[START Input rows]
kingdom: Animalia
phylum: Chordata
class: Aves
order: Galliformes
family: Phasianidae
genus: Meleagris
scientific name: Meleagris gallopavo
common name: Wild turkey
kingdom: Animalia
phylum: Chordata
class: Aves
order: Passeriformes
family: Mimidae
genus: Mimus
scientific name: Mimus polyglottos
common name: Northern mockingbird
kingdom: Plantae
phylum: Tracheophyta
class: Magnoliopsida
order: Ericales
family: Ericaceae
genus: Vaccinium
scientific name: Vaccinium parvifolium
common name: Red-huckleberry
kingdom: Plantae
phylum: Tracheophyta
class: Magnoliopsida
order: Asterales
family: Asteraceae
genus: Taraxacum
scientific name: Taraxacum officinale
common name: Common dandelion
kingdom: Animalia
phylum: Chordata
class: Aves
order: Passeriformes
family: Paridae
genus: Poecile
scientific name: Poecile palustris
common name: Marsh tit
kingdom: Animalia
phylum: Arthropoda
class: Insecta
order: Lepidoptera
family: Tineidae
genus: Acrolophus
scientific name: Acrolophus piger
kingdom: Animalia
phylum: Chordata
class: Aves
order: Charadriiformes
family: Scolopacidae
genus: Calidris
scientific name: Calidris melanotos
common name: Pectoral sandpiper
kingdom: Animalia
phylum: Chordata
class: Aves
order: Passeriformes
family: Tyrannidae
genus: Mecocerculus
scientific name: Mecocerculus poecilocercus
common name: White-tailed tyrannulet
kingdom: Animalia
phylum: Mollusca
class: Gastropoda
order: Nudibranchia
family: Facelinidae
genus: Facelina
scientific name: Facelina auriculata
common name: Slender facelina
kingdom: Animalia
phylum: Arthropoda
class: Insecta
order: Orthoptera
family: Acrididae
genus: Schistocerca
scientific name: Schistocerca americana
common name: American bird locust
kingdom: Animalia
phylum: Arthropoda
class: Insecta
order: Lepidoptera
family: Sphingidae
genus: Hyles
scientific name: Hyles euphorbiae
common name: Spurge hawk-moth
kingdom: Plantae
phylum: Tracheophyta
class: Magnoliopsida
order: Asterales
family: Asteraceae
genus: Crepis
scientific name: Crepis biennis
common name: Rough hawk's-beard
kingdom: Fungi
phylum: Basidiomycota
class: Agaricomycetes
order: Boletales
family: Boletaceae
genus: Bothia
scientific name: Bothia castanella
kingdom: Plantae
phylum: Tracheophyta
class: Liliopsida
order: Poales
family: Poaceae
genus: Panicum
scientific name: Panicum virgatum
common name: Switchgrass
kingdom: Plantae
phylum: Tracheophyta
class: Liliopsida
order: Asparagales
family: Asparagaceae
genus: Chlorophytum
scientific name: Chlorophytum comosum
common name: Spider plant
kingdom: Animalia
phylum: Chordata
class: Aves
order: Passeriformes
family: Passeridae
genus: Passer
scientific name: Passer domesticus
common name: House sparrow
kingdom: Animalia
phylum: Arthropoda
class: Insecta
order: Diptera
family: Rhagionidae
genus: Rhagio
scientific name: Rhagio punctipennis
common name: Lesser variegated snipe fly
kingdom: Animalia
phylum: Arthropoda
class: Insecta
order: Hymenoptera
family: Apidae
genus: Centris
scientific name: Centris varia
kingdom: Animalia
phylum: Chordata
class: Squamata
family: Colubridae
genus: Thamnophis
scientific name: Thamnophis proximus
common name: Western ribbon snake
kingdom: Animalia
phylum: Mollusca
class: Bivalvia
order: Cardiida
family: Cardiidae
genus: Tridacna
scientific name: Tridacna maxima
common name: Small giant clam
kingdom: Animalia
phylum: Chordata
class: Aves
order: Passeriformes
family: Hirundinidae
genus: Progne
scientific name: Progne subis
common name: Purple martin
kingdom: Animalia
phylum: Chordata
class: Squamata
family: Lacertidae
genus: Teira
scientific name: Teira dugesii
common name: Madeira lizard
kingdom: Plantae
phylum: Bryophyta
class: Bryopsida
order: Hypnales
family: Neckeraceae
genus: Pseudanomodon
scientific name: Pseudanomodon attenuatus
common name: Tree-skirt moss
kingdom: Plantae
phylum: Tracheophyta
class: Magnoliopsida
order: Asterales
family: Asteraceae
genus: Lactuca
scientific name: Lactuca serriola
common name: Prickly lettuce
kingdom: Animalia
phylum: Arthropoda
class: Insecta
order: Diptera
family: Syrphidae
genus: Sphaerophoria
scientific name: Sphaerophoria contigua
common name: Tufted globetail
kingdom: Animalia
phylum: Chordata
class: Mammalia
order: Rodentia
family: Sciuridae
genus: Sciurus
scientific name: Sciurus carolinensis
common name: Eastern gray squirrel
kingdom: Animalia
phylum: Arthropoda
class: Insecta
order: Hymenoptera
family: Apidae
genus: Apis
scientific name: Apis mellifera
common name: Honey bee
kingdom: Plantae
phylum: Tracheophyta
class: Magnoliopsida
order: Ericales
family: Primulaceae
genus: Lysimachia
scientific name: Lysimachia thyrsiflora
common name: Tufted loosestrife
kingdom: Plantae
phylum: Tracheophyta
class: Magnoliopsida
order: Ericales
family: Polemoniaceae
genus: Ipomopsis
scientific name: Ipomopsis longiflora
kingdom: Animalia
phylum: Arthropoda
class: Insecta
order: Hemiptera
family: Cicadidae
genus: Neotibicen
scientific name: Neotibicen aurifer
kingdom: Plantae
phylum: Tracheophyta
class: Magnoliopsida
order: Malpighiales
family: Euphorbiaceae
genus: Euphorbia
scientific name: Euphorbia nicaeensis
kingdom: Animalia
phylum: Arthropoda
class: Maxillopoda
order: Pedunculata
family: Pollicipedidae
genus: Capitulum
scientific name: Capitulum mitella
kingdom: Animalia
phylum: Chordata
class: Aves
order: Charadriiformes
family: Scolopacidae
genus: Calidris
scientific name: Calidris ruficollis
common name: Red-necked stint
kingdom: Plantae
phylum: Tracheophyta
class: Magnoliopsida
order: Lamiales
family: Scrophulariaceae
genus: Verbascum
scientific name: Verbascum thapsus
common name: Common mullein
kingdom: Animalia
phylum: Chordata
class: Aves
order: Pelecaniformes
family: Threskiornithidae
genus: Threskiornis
[END Input rows]
What the exercise asks:
Return every line of the data above word for word, leaving nothing out and changing nothing.

Task output:
kingdom: Animalia
phylum: Chordata
class: Aves
order: Galliformes
family: Phasianidae
genus: Meleagris
scientific name: Meleagris gallopavo
common name: Wild turkey
kingdom: Animalia
phylum: Chordata
class: Aves
order: Passeriformes
family: Mimidae
genus: Mimus
scientific name: Mimus polyglottos
common name: Northern mockingbird
kingdom: Plantae
phylum: Tracheophyta
class: Magnoliopsida
order: Ericales
family: Ericaceae
genus: Vaccinium
scientific name: Vaccinium parvifolium
common name: Red-huckleberry
kingdom: Plantae
phylum: Tracheophyta
class: Magnoliopsida
order: Asterales
family: Asteraceae
genus: Taraxacum
scientific name: Taraxacum officinale
common name: Common dandelion
kingdom: Animalia
phylum: Chordata
class: Aves
order: Passeriformes
family: Paridae
genus: Poecile
scientific name: Poecile palustris
common name: Marsh tit
kingdom: Animalia
phylum: Arthropoda
class: Insecta
order: Lepidoptera
family: Tineidae
genus: Acrolophus
scientific name: Acrolophus piger
kingdom: Animalia
phylum: Chordata
class: Aves
order: Charadriiformes
family: Scolopacidae
genus: Calidris
scientific name: Calidris melanotos
common name: Pectoral sandpiper
kingdom: Animalia
phylum: Chordata
class: Aves
order: Passeriformes
family: Tyrannidae
genus: Mecocerculus
scientific name: Mecocerculus poecilocercus
common name: White-tailed tyrannulet
kingdom: Animalia
phylum: Mollusca
class: Gastropoda
order: Nudibranchia
family: Facelinidae
genus: Facelina
scientific name: Facelina auriculata
common name: Slender facelina
kingdom: Animalia
phylum: Arthropoda
class: Insecta
order: Orthoptera
family: Acrididae
genus: Schistocerca
scientific name: Schistocerca americana
common name: American bird locust
kingdom: Animalia
phylum: Arthropoda
class: Insecta
order: Lepidoptera
family: Sphingidae
genus: Hyles
scientific name: Hyles euphorbiae
common name: Spurge hawk-moth
kingdom: Plantae
phylum: Tracheophyta
class: Magnoliopsida
order: Asterales
family: Asteraceae
genus: Crepis
scientific name: Crepis biennis
common name: Rough hawk's-beard
kingdom: Fungi
phylum: Basidiomycota
class: Agaricomycetes
order: Boletales
family: Boletaceae
genus: Bothia
scientific name: Bothia castanella
kingdom: Plantae
phylum: Tracheophyta
class: Liliopsida
order: Poales
family: Poaceae
genus: Panicum
scientific name: Panicum virgatum
common name: Switchgrass
kingdom: Plantae
phylum: Tracheophyta
class: Liliopsida
order: Asparagales
family: Asparagaceae
genus: Chlorophytum
scientific name: Chlorophytum comosum
common name: Spider plant
kingdom: Animalia
phylum: Chordata
class: Aves
order: Passeriformes
family: Passeridae
genus: Passer
scientific name: Passer domesticus
common name: House sparrow
kingdom: Animalia
phylum: Arthropoda
class: Insecta
order: Diptera
family: Rhagionidae
genus: Rhagio
scientific name: Rhagio punctipennis
common name: Lesser variegated snipe fly
kingdom: Animalia
phylum: Arthropoda
class: Insecta
order: Hymenoptera
family: Apidae
genus: Centris
scientific name: Centris varia
kingdom: Animalia
phylum: Chordata
class: Squamata
family: Colubridae
genus: Thamnophis
scientific name: Thamnophis proximus
common name: Western ribbon snake
kingdom: Animalia
phylum: Mollusca
class: Bivalvia
order: Cardiida
family: Cardiidae
genus: Tridacna
scientific name: Tridacna maxima
common name: Small giant clam
kingdom: Animalia
phylum: Chordata
class: Aves
order: Passeriformes
family: Hirundinidae
genus: Progne
scientific name: Progne subis
common name: Purple martin
kingdom: Animalia
phylum: Chordata
class: Squamata
family: Lacertidae
genus: Teira
scientific name: Teira dugesii
common name: Madeira lizard
kingdom: Plantae
phylum: Bryophyta
class: Bryopsida
order: Hypnales
family: Neckeraceae
genus: Pseudanomodon
scientific name: Pseudanomodon attenuatus
common name: Tree-skirt moss
kingdom: Plantae
phylum: Tracheophyta
class: Magnoliopsida
order: Asterales
family: Asteraceae
genus: Lactuca
scientific name: Lactuca serriola
common name: Prickly lettuce
kingdom: Animalia
phylum: Arthropoda
class: Insecta
order: Diptera
family: Syrphidae
genus: Sphaerophoria
scientific name: Sphaerophoria contigua
common name: Tufted globetail
kingdom: Animalia
phylum: Chordata
class: Mammalia
order: Rodentia
family: Sciuridae
genus: Sciurus
scientific name: Sciurus carolinensis
common name: Eastern gray squirrel
kingdom: Animalia
phylum: Arthropoda
class: Insecta
order: Hymenoptera
family: Apidae
genus: Apis
scientific name: Apis mellifera
common name: Honey bee
kingdom: Plantae
phylum: Tracheophyta
class: Magnoliopsida
order: Ericales
family: Primulaceae
genus: Lysimachia
scientific name: Lysimachia thyrsiflora
common name: Tufted loosestrife
kingdom: Plantae
phylum: Tracheophyta
class: Magnoliopsida
order: Ericales
family: Polemoniaceae
genus: Ipomopsis
scientific name: Ipomopsis longiflora
kingdom: Animalia
phylum: Arthropoda
class: Insecta
order: Hemiptera
family: Cicadidae
genus: Neotibicen
scientific name: Neotibicen aurifer
kingdom: Plantae
phylum: Tracheophyta
class: Magnoliopsida
order: Malpighiales
family: Euphorbiaceae
genus: Euphorbia
scientific name: Euphorbia nicaeensis
kingdom: Animalia
phylum: Arthropoda
class: Maxillopoda
order: Pedunculata
family: Pollicipedidae
genus: Capitulum
scientific name: Capitulum mitella
kingdom: Animalia
phylum: Chordata
class: Aves
order: Charadriiformes
family: Scolopacidae
genus: Calidris
scientific name: Calidris ruficollis
common name: Red-necked stint
kingdom: Plantae
phylum: Tracheophyta
class: Magnoliopsida
order: Lamiales
family: Scrophulariaceae
genus: Verbascum
scientific name: Verbascum thapsus
common name: Common mullein
kingdom: Animalia
phylum: Chordata
class: Aves
order: Pelecaniformes
family: Threskiornithidae
genus: Threskiornis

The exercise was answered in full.